As Michelle Rodriguez told the press last week in Beijing in her usual blunt manner, nobody at the studio cares what you do with the story as long as the action scenes are great. And action is served, at timed intervals and in oversized portions, like a four-course meal at an American rib restaurant.

The "plot", if you want to stretch the meaning of the word to include the goings-on in this enterprise, is a formality and, often, you get the feeling that its makers consider it a nuisance.

Try to remember what happened in the last few Fast & Furious films and it will blend into one head-crushingly loud montage of vehicles flipping and exploding.

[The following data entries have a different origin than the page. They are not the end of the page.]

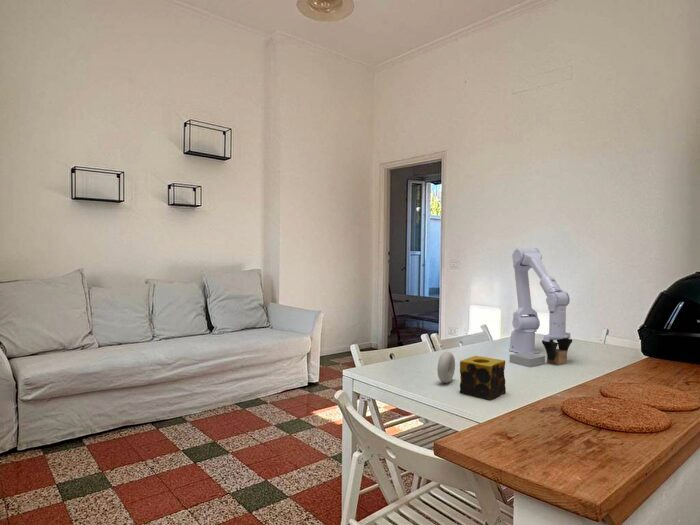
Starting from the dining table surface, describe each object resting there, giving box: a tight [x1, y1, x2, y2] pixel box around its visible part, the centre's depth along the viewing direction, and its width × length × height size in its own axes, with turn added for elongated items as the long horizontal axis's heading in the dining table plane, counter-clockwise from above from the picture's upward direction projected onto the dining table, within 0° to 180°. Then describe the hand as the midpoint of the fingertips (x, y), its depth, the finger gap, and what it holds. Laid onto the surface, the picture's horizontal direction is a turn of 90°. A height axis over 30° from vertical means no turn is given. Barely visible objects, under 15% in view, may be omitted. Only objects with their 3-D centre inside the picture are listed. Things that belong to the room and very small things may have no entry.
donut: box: [436, 351, 456, 384], centre depth 148 cm, size 10×4×10 cm, turn 148°
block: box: [546, 348, 568, 366], centre depth 175 cm, size 5×5×5 cm
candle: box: [459, 355, 507, 401], centre depth 137 cm, size 10×10×10 cm
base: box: [509, 352, 546, 368], centre depth 174 cm, size 9×9×3 cm
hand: (557, 358), depth 175 cm, fingers open, 7 cm apart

Some have compared the structure of the Fast movies to a video game; others say it is more like a Western or martial arts movie in which a band of renegades roam the earth having adventures.

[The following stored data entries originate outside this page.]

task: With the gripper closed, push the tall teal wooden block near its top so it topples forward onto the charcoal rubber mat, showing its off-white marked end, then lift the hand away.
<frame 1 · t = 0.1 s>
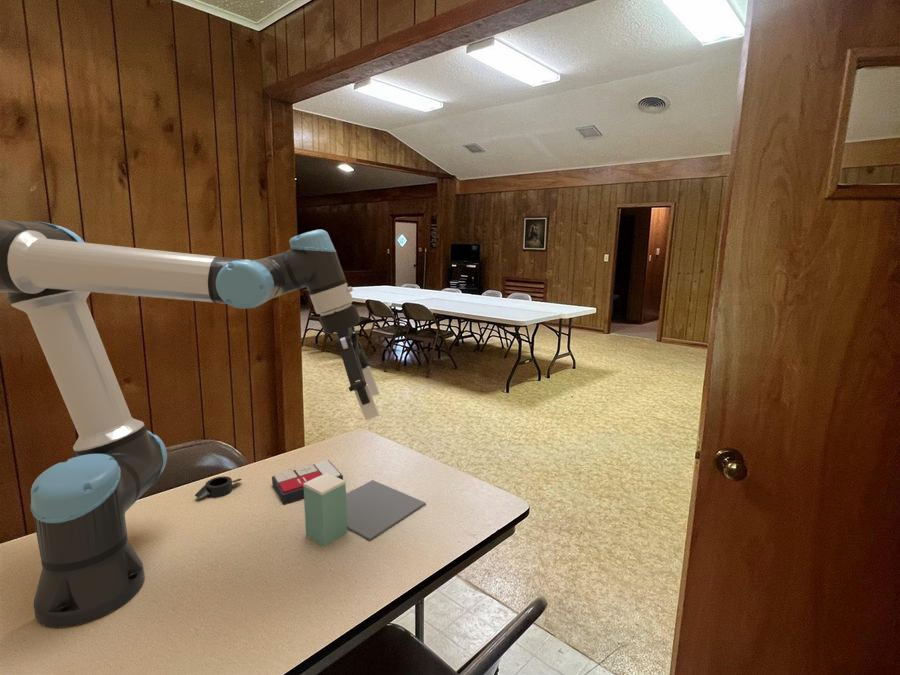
hand: (372, 405, 96), 28 cm above the table, tool tilted 20°, fingers open, 13 cm apart
black ring with arms: (219, 493, 116), on the table
mat: (371, 508, 109), on the table
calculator: (308, 488, 119), on the table
block: (326, 534, 99), on the table
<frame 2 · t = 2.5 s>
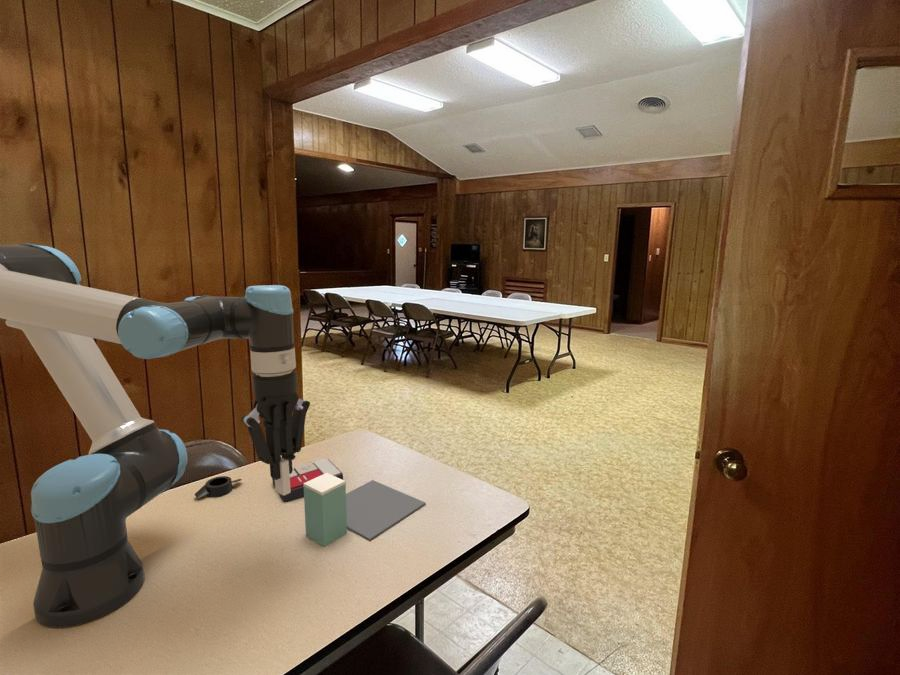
hand: (283, 491, 88), 14 cm above the table, tool pointing down, fingers closed
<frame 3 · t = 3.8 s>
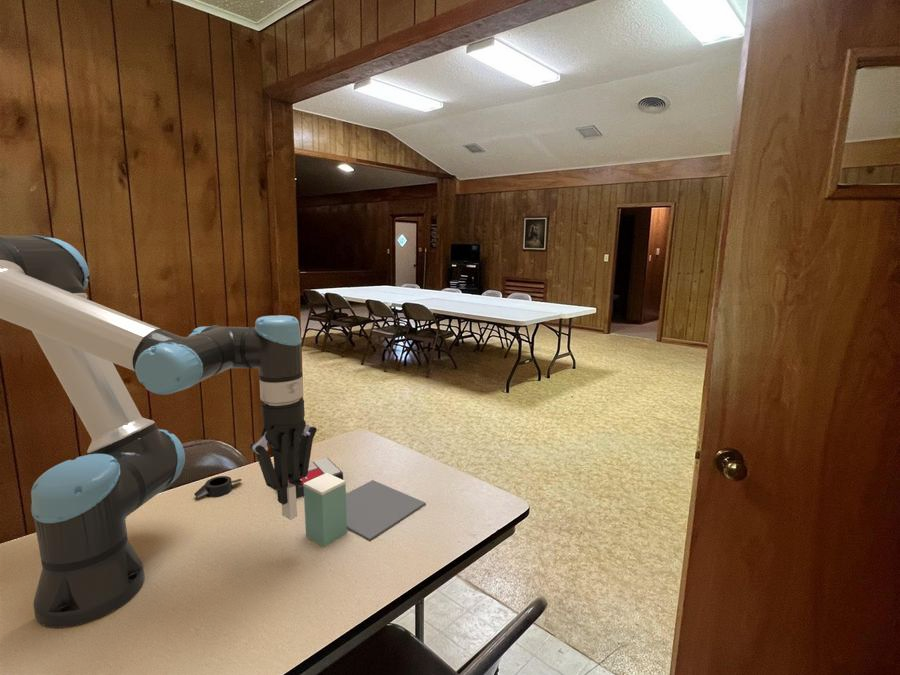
hand: (289, 515, 90), 9 cm above the table, tool pointing down, fingers closed
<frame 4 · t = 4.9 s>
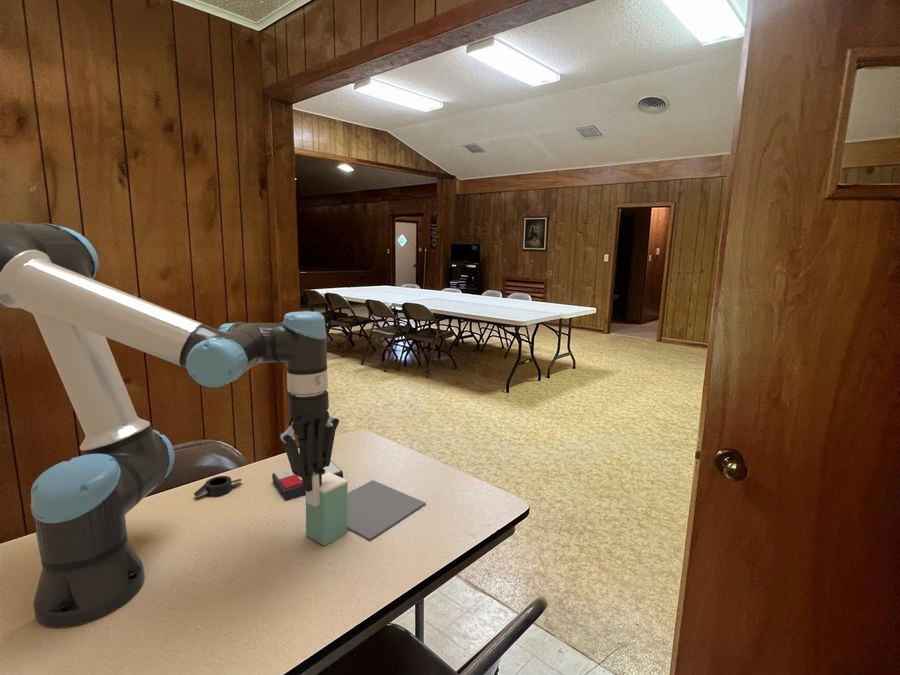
hand: (313, 503, 95), 9 cm above the table, tool pointing down, fingers closed
block: (326, 534, 99), on the table, touching gripper
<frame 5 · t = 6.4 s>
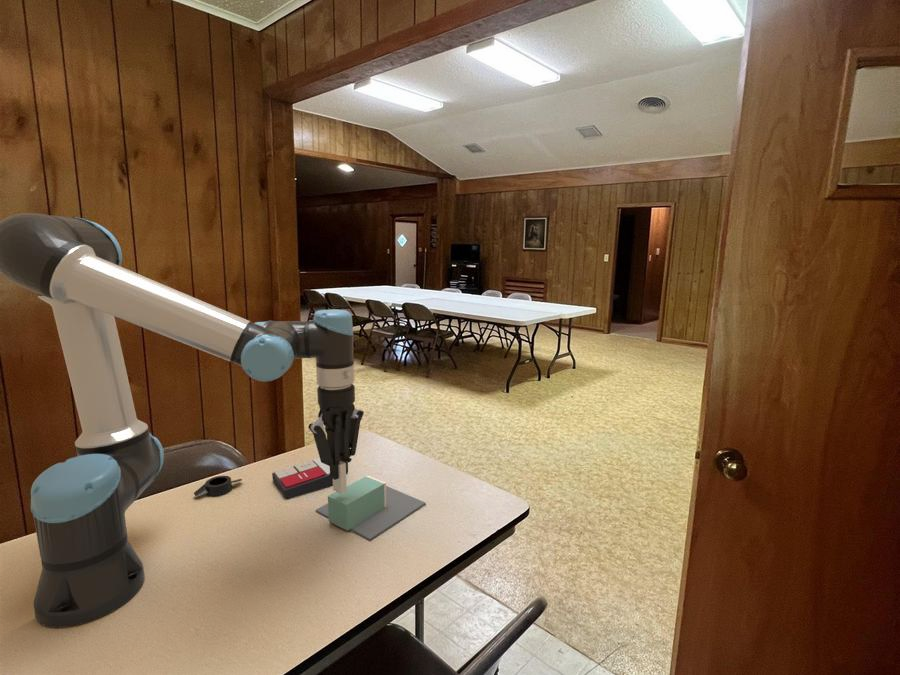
hand: (339, 490, 100), 8 cm above the table, tool pointing down, fingers closed
block: (337, 513, 100), point 3 cm above the table, tilted 90°, touching mat
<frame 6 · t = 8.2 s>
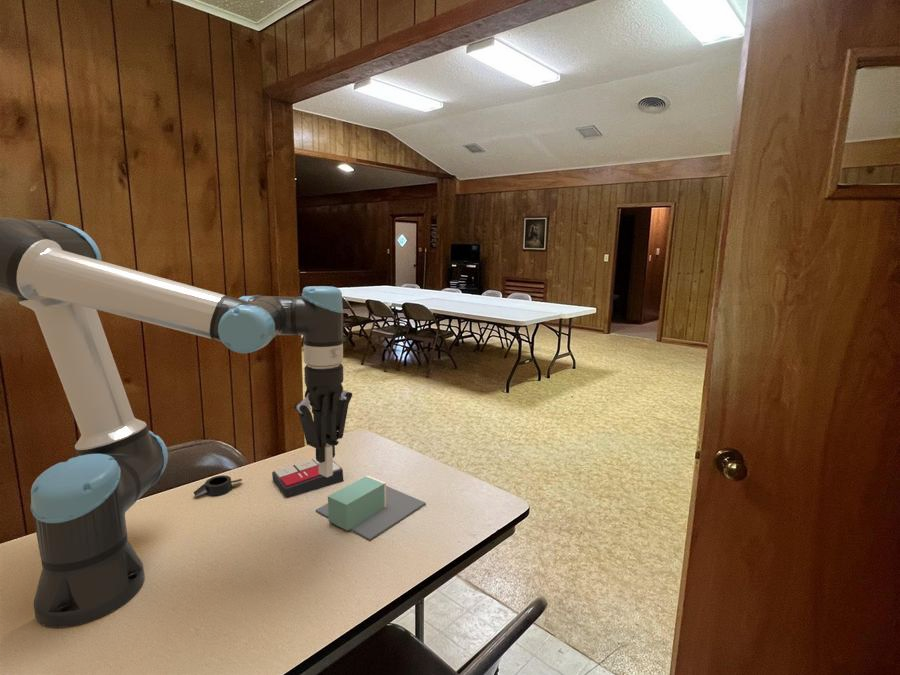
hand: (325, 474, 97), 13 cm above the table, tool pointing down, fingers closed
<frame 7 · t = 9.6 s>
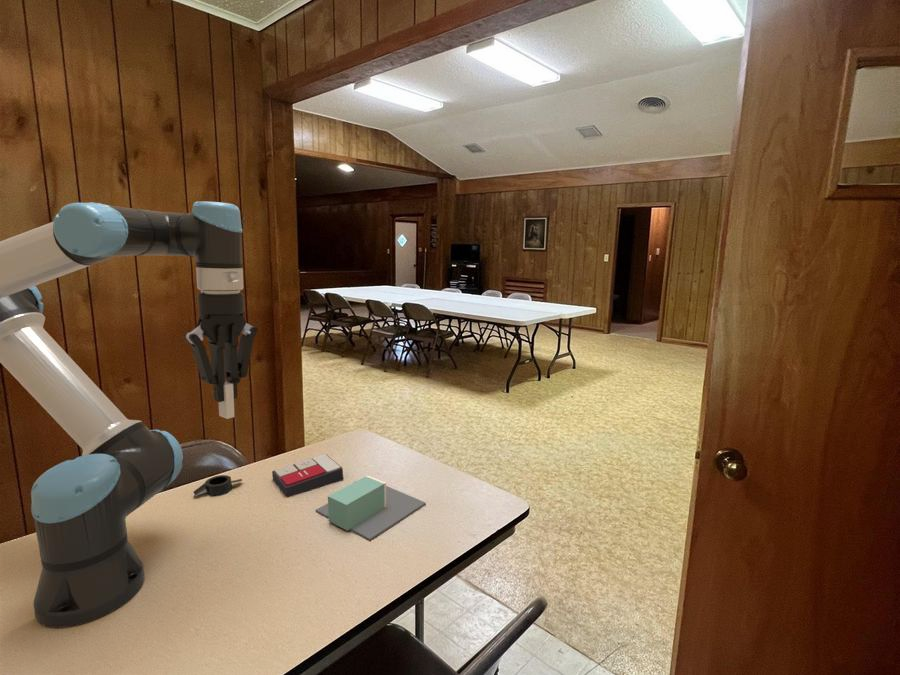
hand: (226, 416, 88), 28 cm above the table, tool pointing down, fingers closed
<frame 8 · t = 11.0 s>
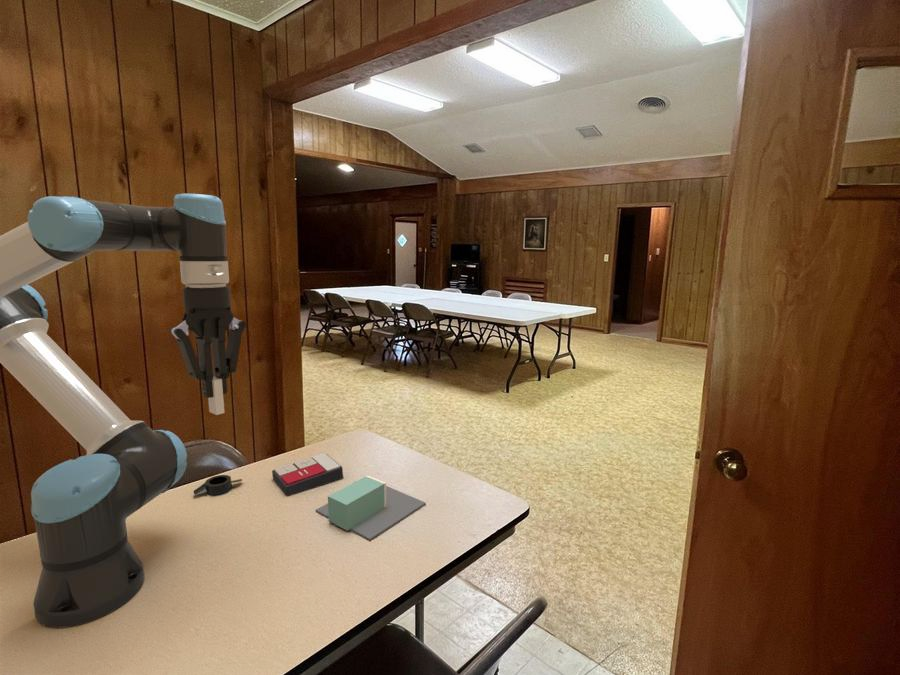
hand: (216, 412, 87), 29 cm above the table, tool pointing down, fingers closed
at the end: block tilted 90°; block touching mat; block inside the target area (2.5 cm from its centre), point 3.5 cm above the table — task done.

What this assortment of stunt "bits" - some loud, involving crashing cars, and some softer, involving "feelings" - looks more like is the Jackass (2002-2011) series of movies, except without the humour or creativity.

The latest movie in the multi-billion- dollar property that is the Fast franchise is the first for director James Wan and it is his first feature to not be about devil dolls or serial torturers (Saw, 2004; The Conjuring, 2013).

If he has placed his stamp on the franchise, it is not visible here. Like the sixth movie in 2013, this seventh work has a scene in which cars face off military hardware and another with cars jumping off an airplane. Wan just makes everything louder and last longer.

This goes well beyond deja vu. Following formula is for amateurs; the Fast makers know that self-plagiarism is easier and more profitable.